- **Schrijfopdracht**
Neem alle regels van de onderstaande records letterlijk en ongewijzigd over.

Opgeslagen vermeldingen
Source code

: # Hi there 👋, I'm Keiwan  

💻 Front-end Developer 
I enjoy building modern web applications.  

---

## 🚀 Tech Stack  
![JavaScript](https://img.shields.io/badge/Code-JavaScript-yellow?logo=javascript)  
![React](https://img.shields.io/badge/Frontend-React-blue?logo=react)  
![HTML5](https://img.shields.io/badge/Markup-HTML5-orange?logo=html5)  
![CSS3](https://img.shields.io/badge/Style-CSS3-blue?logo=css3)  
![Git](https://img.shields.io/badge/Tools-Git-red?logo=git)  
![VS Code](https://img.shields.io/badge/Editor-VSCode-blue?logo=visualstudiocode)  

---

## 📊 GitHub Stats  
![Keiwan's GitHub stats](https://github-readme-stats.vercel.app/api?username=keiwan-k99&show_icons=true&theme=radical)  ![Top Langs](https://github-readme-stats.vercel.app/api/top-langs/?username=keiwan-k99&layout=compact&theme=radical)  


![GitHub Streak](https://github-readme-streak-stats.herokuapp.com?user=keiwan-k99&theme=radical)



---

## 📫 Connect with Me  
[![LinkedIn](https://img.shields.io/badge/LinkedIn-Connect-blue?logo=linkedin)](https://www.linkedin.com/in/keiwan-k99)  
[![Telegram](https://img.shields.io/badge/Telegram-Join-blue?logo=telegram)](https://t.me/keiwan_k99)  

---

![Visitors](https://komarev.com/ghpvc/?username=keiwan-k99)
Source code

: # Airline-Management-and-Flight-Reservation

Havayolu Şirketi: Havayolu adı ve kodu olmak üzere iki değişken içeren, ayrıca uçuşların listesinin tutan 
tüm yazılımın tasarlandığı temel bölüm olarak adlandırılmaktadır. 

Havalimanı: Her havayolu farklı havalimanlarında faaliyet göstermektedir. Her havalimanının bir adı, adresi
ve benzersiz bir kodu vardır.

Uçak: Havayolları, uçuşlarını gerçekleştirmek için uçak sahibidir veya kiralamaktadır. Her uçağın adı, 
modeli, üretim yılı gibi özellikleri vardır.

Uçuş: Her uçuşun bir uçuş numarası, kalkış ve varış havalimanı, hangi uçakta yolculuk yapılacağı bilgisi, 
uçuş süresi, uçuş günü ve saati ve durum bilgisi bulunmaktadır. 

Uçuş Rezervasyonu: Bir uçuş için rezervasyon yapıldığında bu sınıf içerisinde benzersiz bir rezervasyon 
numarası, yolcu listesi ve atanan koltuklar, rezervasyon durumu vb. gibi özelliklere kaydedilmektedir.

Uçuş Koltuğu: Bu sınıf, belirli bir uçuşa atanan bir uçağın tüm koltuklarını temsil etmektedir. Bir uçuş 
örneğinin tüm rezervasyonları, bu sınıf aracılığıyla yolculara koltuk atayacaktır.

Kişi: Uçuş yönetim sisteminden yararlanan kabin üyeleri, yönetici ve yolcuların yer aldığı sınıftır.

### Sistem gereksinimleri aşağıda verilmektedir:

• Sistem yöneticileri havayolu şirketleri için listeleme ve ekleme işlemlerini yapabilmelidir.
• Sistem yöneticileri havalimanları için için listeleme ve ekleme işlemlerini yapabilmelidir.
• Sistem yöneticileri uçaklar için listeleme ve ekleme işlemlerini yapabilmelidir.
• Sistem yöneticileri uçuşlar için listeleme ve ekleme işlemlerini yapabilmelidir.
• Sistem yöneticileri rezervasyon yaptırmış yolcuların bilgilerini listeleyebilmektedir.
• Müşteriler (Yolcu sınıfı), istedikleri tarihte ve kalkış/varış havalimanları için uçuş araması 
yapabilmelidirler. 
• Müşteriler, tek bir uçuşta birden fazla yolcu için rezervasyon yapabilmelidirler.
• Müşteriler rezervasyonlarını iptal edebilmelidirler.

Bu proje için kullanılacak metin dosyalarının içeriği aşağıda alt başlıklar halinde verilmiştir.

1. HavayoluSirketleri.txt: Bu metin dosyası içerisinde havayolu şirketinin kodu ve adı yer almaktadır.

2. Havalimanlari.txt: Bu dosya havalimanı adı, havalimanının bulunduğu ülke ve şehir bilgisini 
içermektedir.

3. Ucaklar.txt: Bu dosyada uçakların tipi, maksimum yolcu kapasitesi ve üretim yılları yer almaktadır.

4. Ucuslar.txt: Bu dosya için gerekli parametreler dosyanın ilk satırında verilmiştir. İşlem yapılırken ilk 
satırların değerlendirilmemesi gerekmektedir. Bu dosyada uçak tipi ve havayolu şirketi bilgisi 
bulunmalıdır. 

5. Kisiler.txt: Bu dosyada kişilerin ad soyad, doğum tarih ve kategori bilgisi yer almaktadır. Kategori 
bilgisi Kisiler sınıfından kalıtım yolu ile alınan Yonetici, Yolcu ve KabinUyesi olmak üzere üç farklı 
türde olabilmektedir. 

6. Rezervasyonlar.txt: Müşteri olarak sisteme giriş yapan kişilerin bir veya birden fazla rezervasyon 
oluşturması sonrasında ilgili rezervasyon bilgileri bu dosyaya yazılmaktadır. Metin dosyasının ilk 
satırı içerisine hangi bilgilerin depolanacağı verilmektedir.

- **Verwachte uitvoer**
Source code

: # Hi there 👋, I'm Keiwan  

💻 Front-end Developer 
I enjoy building modern web applications.  

---

## 🚀 Tech Stack  
![JavaScript](https://img.shields.io/badge/Code-JavaScript-yellow?logo=javascript)  
![React](https://img.shields.io/badge/Frontend-React-blue?logo=react)  
![HTML5](https://img.shields.io/badge/Markup-HTML5-orange?logo=html5)  
![CSS3](https://img.shields.io/badge/Style-CSS3-blue?logo=css3)  
![Git](https://img.shields.io/badge/Tools-Git-red?logo=git)  
![VS Code](https://img.shields.io/badge/Editor-VSCode-blue?logo=visualstudiocode)  

---

## 📊 GitHub Stats  
![Keiwan's GitHub stats](https://github-readme-stats.vercel.app/api?username=keiwan-k99&show_icons=true&theme=radical)  ![Top Langs](https://github-readme-stats.vercel.app/api/top-langs/?username=keiwan-k99&layout=compact&theme=radical)  


![GitHub Streak](https://github-readme-streak-stats.herokuapp.com?user=keiwan-k99&theme=radical)



---

## 📫 Connect with Me  
[![LinkedIn](https://img.shields.io/badge/LinkedIn-Connect-blue?logo=linkedin)](https://www.linkedin.com/in/keiwan-k99)  
[![Telegram](https://img.shields.io/badge/Telegram-Join-blue?logo=telegram)](https://t.me/keiwan_k99)  

---

![Visitors](https://komarev.com/ghpvc/?username=keiwan-k99)
Source code

: # Airline-Management-and-Flight-Reservation

Havayolu Şirketi: Havayolu adı ve kodu olmak üzere iki değişken içeren, ayrıca uçuşların listesinin tutan 
tüm yazılımın tasarlandığı temel bölüm olarak adlandırılmaktadır. 

Havalimanı: Her havayolu farklı havalimanlarında faaliyet göstermektedir. Her havalimanının bir adı, adresi
ve benzersiz bir kodu vardır.

Uçak: Havayolları, uçuşlarını gerçekleştirmek için uçak sahibidir veya kiralamaktadır. Her uçağın adı, 
modeli, üretim yılı gibi özellikleri vardır.

Uçuş: Her uçuşun bir uçuş numarası, kalkış ve varış havalimanı, hangi uçakta yolculuk yapılacağı bilgisi, 
uçuş süresi, uçuş günü ve saati ve durum bilgisi bulunmaktadır. 

Uçuş Rezervasyonu: Bir uçuş için rezervasyon yapıldığında bu sınıf içerisinde benzersiz bir rezervasyon 
numarası, yolcu listesi ve atanan koltuklar, rezervasyon durumu vb. gibi özelliklere kaydedilmektedir.

Uçuş Koltuğu: Bu sınıf, belirli bir uçuşa atanan bir uçağın tüm koltuklarını temsil etmektedir. Bir uçuş 
örneğinin tüm rezervasyonları, bu sınıf aracılığıyla yolculara koltuk atayacaktır.

Kişi: Uçuş yönetim sisteminden yararlanan kabin üyeleri, yönetici ve yolcuların yer aldığı sınıftır.

### Sistem gereksinimleri aşağıda verilmektedir:

• Sistem yöneticileri havayolu şirketleri için listeleme ve ekleme işlemlerini yapabilmelidir.
• Sistem yöneticileri havalimanları için için listeleme ve ekleme işlemlerini yapabilmelidir.
• Sistem yöneticileri uçaklar için listeleme ve ekleme işlemlerini yapabilmelidir.
• Sistem yöneticileri uçuşlar için listeleme ve ekleme işlemlerini yapabilmelidir.
• Sistem yöneticileri rezervasyon yaptırmış yolcuların bilgilerini listeleyebilmektedir.
• Müşteriler (Yolcu sınıfı), istedikleri tarihte ve kalkış/varış havalimanları için uçuş araması 
yapabilmelidirler. 
• Müşteriler, tek bir uçuşta birden fazla yolcu için rezervasyon yapabilmelidirler.
• Müşteriler rezervasyonlarını iptal edebilmelidirler.

Bu proje için kullanılacak metin dosyalarının içeriği aşağıda alt başlıklar halinde verilmiştir.

1. HavayoluSirketleri.txt: Bu metin dosyası içerisinde havayolu şirketinin kodu ve adı yer almaktadır.

2. Havalimanlari.txt: Bu dosya havalimanı adı, havalimanının bulunduğu ülke ve şehir bilgisini 
içermektedir.

3. Ucaklar.txt: Bu dosyada uçakların tipi, maksimum yolcu kapasitesi ve üretim yılları yer almaktadır.

4. Ucuslar.txt: Bu dosya için gerekli parametreler dosyanın ilk satırında verilmiştir. İşlem yapılırken ilk 
satırların değerlendirilmemesi gerekmektedir. Bu dosyada uçak tipi ve havayolu şirketi bilgisi 
bulunmalıdır. 

5. Kisiler.txt: Bu dosyada kişilerin ad soyad, doğum tarih ve kategori bilgisi yer almaktadır. Kategori 
bilgisi Kisiler sınıfından kalıtım yolu ile alınan Yonetici, Yolcu ve KabinUyesi olmak üzere üç farklı 
türde olabilmektedir. 

6. Rezervasyonlar.txt: Müşteri olarak sisteme giriş yapan kişilerin bir veya birden fazla rezervasyon 
oluşturması sonrasında ilgili rezervasyon bilgileri bu dosyaya yazılmaktadır. Metin dosyasının ilk 
satırı içerisine hangi bilgilerin depolanacağı verilmektedir.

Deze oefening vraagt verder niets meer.